• [Exercise requirements] In your copy, each line below is repeated exactly and no image appears.

• [Data to process]
----------

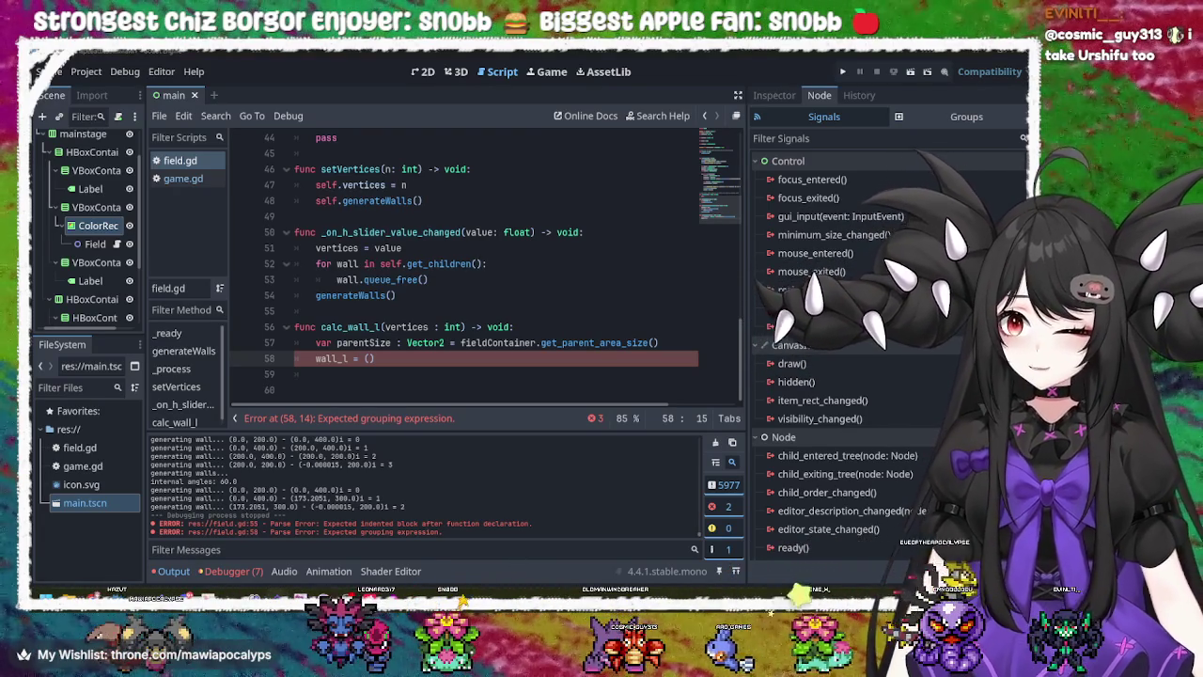
click(429, 360)
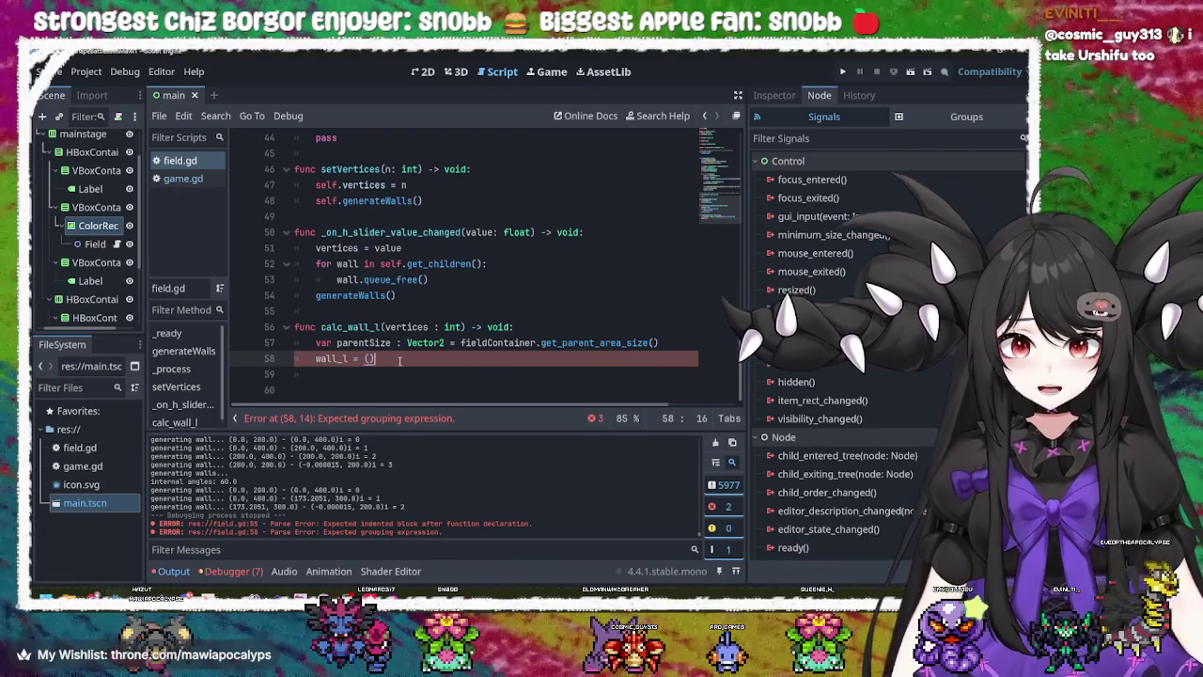
- Fill the wall_l parentheses with parentSize * 0.8
key(Left)
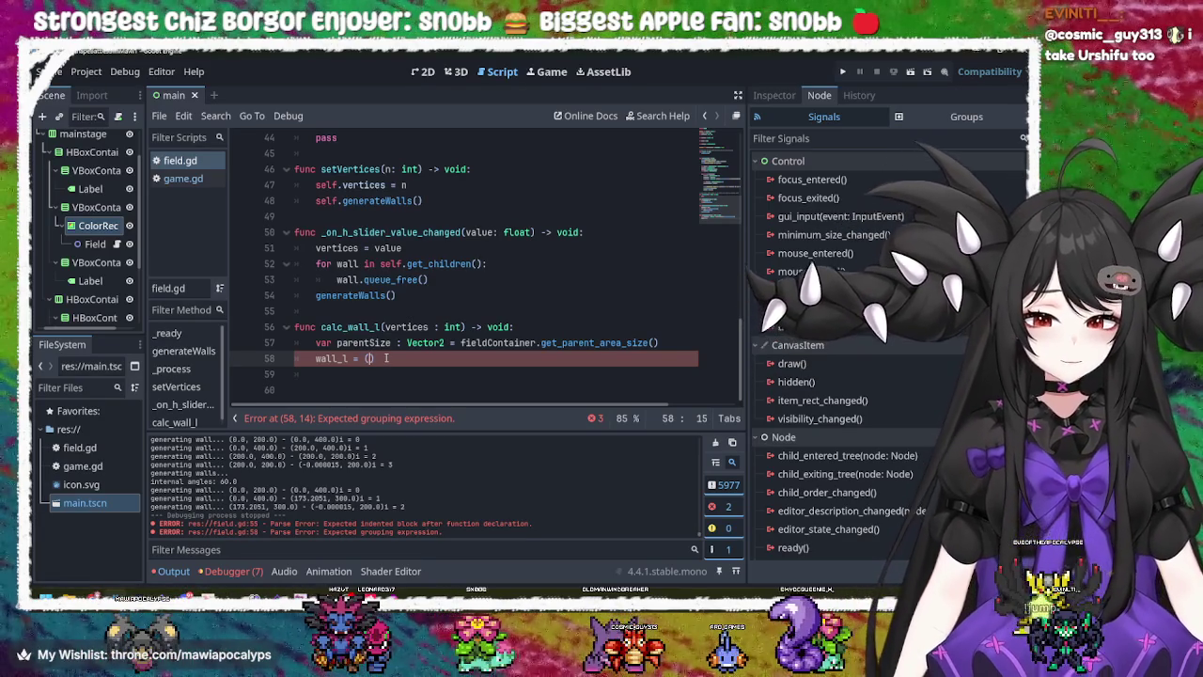
text(parentSize)
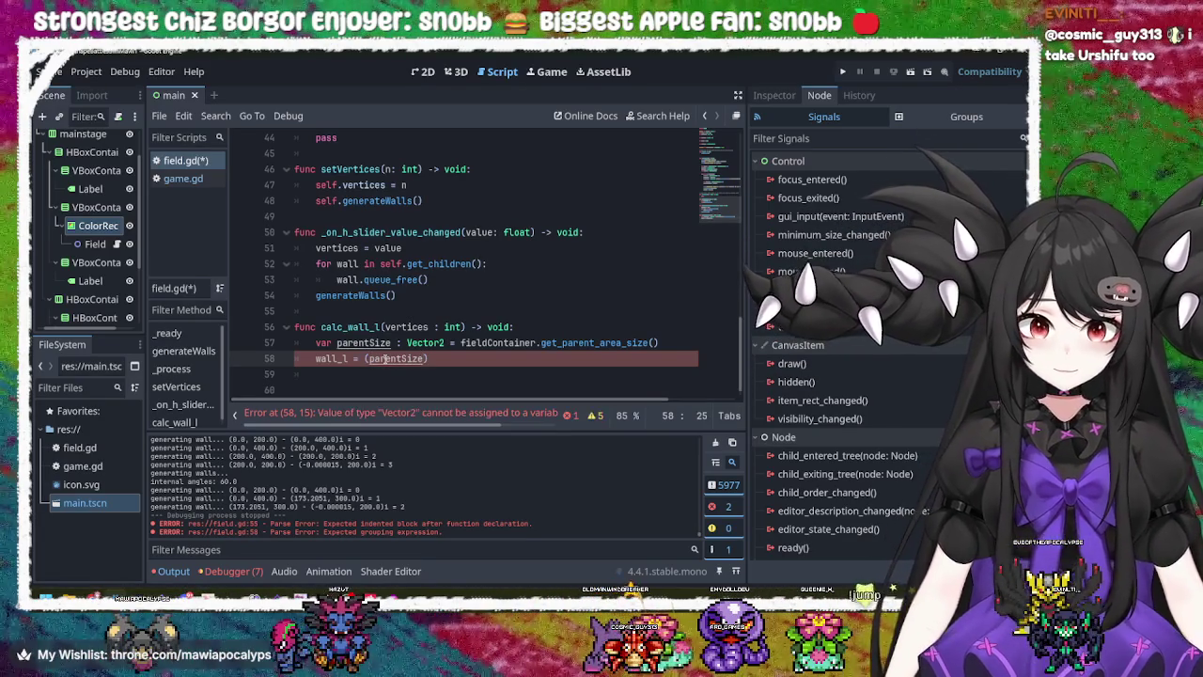
key(ctrl+z)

----------

• [The answer]
click(429, 360)
- Fill the wall_l parentheses with parentSize * 0.8
key(Left)
text(parentSize)
key(ctrl+z)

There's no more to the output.